### Dataset
· · ·

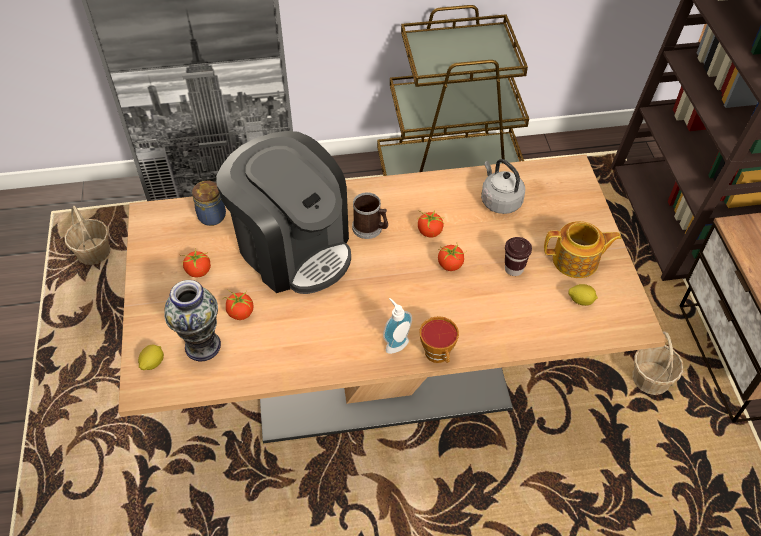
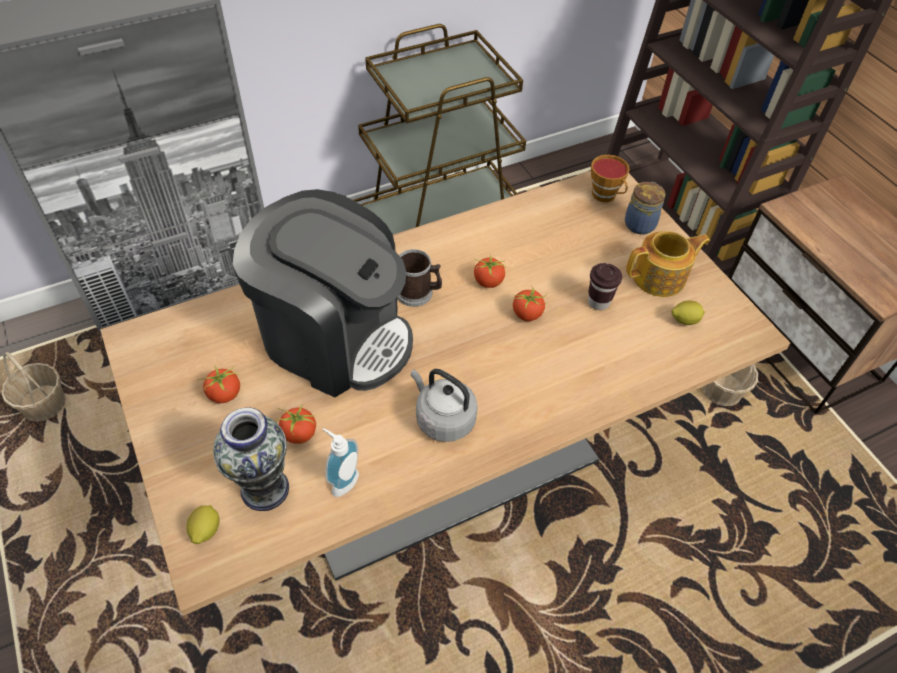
camera: 20 degrees left, 0 degrees up
jar [192,181,226,226] -> jar moved to [625,182,666,234]
soap dispenser [383,298,412,354] -> soap dispenser moved to [323,428,359,497]
cup [419,316,459,363] -> cup moved to [591,155,630,202]
grey kettle [481,159,525,214] -> grey kettle moved to [411,369,478,442]

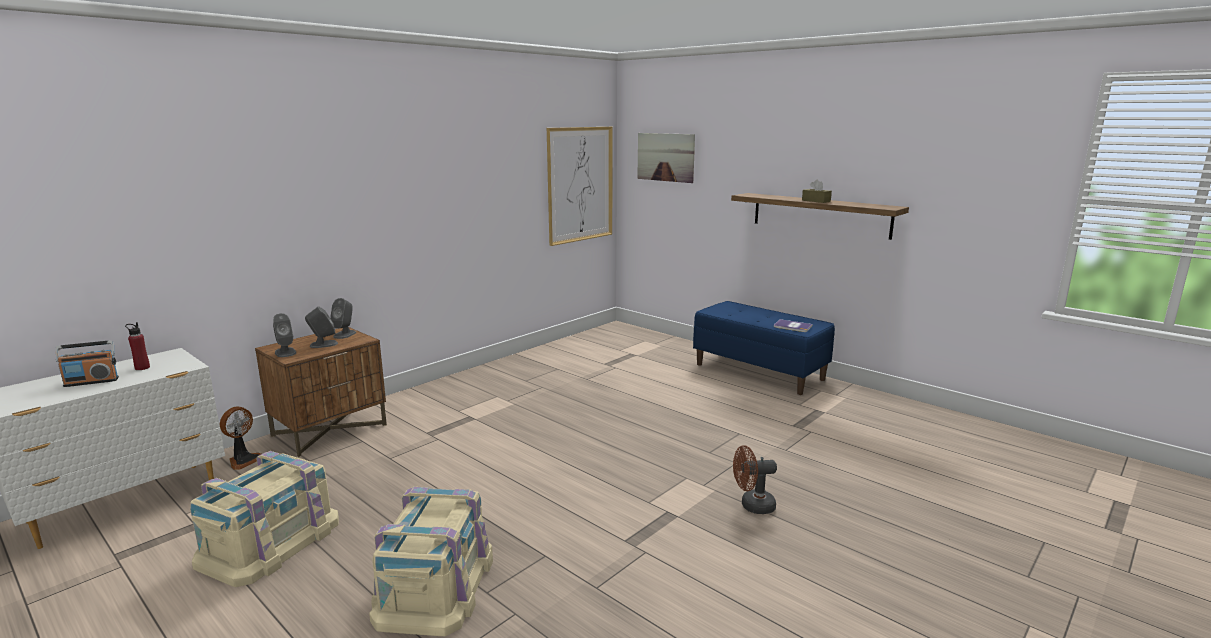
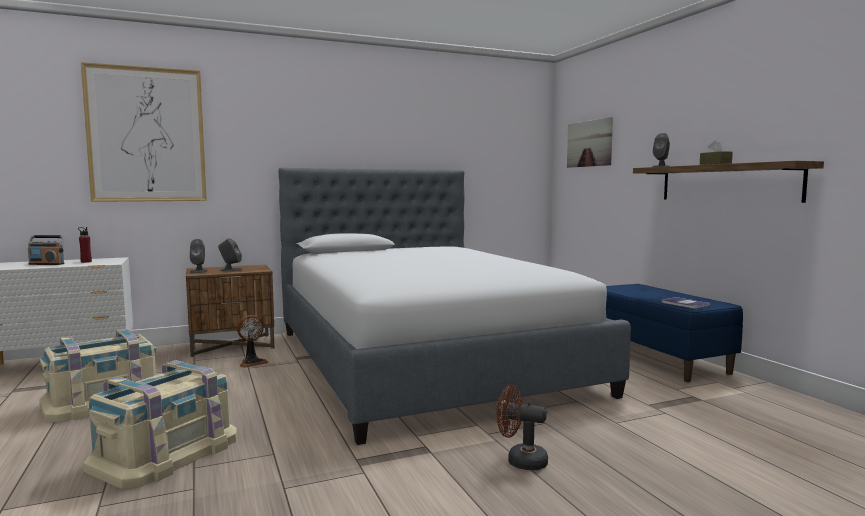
camera: 25 degrees right, 10 degrees down
fan [220,407,261,470] -> fan moved to [237,315,268,368]
grey speaker [330,298,356,339] -> grey speaker moved to [652,133,670,167]
picture [547,127,613,246] -> picture moved to [81,62,207,202]
none -> bed [279,168,631,445]

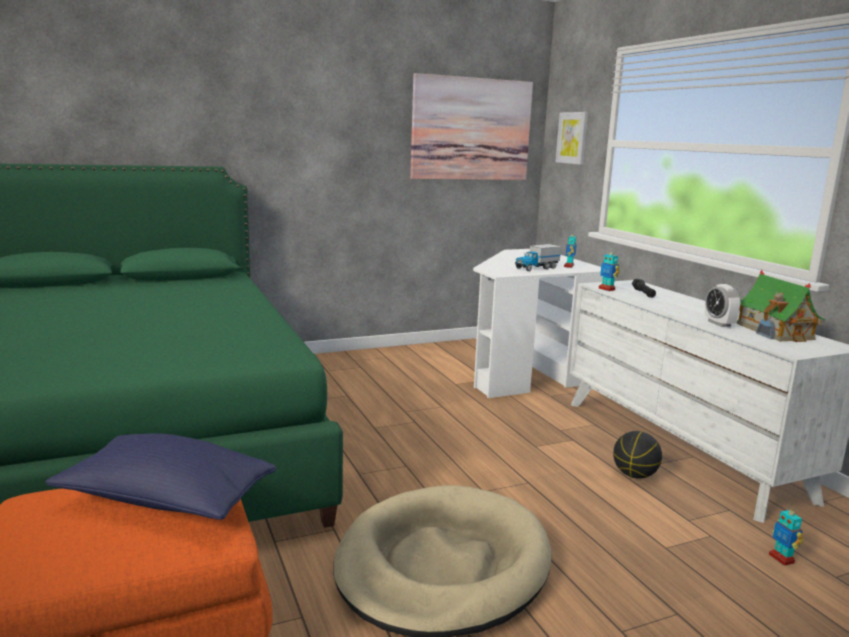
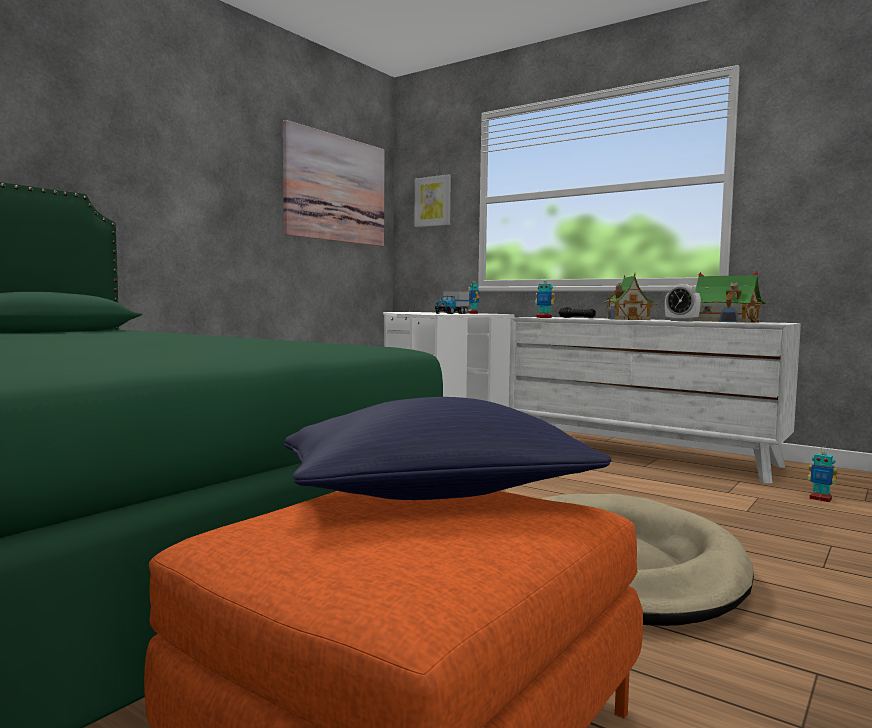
camera: 30 degrees left, 10 degrees down
basketball [613,431,662,479] -> none
none -> toy house [605,274,657,320]

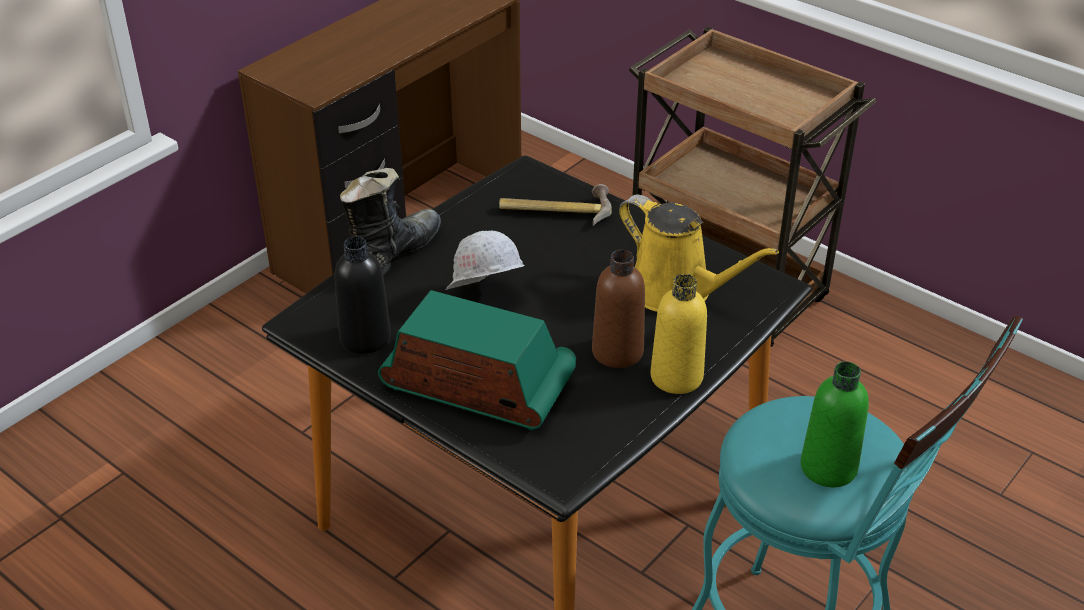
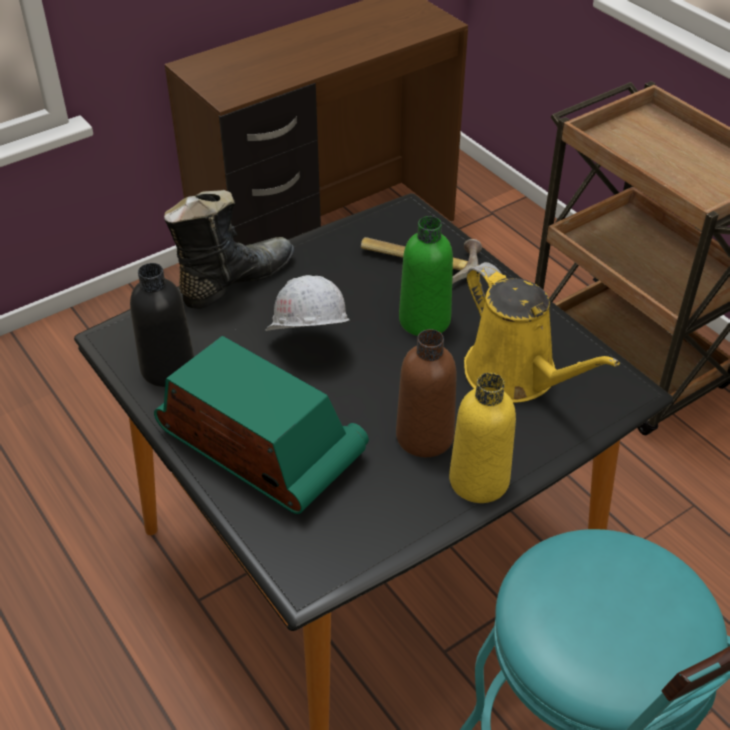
camera: 15 degrees right, 5 degrees up
green bottle [801,362,869,487] -> green bottle moved to [399,216,453,336]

· · ·

### Aim of the task
Where an entry holds an image, drop the image and copy the remaining text exactly.

### Answer to this exercise
camera: 20 degrees left, 0 degrees up
jar [192,181,226,226] -> jar moved to [625,182,666,234]
soap dispenser [383,298,412,354] -> soap dispenser moved to [323,428,359,497]
cup [419,316,459,363] -> cup moved to [591,155,630,202]
grey kettle [481,159,525,214] -> grey kettle moved to [411,369,478,442]

camera: 25 degrees right, 10 degrees down
fan [220,407,261,470] -> fan moved to [237,315,268,368]
grey speaker [330,298,356,339] -> grey speaker moved to [652,133,670,167]
picture [547,127,613,246] -> picture moved to [81,62,207,202]
none -> bed [279,168,631,445]

camera: 30 degrees left, 10 degrees down
basketball [613,431,662,479] -> none
none -> toy house [605,274,657,320]

camera: 15 degrees right, 5 degrees up
green bottle [801,362,869,487] -> green bottle moved to [399,216,453,336]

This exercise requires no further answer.